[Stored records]

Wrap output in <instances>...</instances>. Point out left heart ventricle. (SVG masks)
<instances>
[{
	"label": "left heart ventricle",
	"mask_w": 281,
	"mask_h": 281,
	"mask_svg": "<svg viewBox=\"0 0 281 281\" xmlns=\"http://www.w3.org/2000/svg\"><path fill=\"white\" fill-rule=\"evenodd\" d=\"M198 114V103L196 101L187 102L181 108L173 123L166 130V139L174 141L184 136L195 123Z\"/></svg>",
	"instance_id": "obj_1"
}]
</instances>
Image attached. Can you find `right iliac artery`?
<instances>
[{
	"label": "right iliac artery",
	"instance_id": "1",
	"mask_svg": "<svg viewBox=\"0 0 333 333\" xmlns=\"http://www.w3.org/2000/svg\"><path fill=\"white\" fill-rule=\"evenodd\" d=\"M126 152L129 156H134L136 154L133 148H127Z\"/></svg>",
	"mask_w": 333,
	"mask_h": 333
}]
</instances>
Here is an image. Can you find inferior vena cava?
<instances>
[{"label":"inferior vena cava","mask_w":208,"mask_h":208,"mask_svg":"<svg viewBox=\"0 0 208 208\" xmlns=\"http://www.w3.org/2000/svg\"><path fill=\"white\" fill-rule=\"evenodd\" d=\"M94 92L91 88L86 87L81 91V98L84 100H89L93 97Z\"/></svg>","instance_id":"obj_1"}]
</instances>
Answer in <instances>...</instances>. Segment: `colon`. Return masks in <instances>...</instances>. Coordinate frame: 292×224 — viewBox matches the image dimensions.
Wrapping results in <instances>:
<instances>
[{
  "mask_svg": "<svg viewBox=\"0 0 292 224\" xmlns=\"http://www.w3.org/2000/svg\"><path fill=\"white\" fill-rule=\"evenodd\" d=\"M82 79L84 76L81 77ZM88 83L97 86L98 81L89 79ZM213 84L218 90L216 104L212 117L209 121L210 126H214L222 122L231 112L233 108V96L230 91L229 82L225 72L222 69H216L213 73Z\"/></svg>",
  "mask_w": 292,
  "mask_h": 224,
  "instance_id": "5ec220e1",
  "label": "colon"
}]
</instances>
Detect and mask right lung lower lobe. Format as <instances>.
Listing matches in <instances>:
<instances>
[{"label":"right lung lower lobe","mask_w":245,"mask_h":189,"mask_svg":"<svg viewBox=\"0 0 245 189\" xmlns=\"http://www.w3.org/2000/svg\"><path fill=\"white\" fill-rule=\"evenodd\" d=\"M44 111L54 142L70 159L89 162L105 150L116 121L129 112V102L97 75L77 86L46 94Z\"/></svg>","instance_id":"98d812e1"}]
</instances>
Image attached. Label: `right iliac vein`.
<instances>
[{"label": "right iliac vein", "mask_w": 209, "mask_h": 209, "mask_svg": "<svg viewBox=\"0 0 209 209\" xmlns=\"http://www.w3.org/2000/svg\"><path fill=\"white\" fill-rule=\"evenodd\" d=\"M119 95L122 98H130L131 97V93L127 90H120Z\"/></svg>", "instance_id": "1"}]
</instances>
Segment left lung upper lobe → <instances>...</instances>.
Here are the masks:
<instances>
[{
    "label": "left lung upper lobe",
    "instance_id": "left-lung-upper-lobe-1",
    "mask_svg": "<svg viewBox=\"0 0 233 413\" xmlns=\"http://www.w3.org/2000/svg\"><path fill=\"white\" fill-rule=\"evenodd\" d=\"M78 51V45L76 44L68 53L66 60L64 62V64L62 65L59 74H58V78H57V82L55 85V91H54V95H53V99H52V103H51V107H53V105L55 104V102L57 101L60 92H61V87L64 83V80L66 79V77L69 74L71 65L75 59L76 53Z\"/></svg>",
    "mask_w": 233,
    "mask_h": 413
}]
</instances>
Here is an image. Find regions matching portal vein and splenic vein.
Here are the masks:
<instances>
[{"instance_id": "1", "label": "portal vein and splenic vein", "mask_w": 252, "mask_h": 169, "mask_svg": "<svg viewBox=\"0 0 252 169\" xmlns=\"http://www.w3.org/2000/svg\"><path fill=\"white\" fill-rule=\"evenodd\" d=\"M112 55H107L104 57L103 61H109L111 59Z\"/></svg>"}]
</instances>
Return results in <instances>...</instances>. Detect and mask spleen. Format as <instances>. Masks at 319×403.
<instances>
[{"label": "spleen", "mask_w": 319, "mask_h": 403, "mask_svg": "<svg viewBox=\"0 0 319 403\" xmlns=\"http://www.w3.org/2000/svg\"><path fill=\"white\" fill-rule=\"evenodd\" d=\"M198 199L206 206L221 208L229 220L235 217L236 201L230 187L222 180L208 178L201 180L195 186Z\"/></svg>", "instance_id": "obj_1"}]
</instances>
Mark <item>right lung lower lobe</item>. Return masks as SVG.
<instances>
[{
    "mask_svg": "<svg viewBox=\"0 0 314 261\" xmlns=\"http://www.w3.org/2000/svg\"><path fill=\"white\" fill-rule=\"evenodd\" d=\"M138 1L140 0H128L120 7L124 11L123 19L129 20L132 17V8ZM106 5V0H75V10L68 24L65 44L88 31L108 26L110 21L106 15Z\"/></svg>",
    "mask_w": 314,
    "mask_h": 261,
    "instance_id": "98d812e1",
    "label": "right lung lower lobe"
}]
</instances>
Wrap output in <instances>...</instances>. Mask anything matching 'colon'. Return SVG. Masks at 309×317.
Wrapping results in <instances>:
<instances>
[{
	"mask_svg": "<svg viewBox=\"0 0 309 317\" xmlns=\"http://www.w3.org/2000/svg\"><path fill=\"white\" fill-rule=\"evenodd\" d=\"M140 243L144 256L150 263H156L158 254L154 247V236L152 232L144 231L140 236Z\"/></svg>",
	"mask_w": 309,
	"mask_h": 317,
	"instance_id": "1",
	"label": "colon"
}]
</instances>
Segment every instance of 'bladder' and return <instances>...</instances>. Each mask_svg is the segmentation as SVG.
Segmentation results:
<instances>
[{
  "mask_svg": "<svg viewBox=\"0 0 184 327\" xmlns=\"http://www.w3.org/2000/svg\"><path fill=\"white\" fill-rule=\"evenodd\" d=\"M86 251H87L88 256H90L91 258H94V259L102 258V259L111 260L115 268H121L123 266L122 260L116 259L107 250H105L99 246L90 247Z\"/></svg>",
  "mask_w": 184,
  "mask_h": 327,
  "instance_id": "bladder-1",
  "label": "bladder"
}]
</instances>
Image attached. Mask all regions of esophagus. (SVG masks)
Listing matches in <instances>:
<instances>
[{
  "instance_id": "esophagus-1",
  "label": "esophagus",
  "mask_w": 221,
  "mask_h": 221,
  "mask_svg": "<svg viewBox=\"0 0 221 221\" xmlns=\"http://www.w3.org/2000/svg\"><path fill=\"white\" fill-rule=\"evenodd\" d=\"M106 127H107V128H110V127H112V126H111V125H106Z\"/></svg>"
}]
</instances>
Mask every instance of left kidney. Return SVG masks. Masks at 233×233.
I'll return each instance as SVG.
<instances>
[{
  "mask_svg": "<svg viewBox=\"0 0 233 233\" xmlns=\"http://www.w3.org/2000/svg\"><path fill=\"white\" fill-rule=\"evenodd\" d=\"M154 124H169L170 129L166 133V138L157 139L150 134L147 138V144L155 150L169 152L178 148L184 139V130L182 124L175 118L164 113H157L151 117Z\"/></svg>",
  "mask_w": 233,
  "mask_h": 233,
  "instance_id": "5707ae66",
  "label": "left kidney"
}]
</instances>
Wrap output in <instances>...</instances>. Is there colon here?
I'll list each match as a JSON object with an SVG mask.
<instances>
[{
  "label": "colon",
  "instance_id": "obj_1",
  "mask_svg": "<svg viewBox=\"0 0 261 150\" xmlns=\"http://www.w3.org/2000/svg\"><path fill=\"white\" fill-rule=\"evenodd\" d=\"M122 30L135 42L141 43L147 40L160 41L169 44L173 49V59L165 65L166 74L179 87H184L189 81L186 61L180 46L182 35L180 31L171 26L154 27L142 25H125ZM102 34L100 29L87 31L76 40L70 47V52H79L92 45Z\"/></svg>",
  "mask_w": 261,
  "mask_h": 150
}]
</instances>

**Aim:** Count the lines in the items above that contain the string "results", treating uppercase and lowercase as different. Give only the number.

**Task output:** 4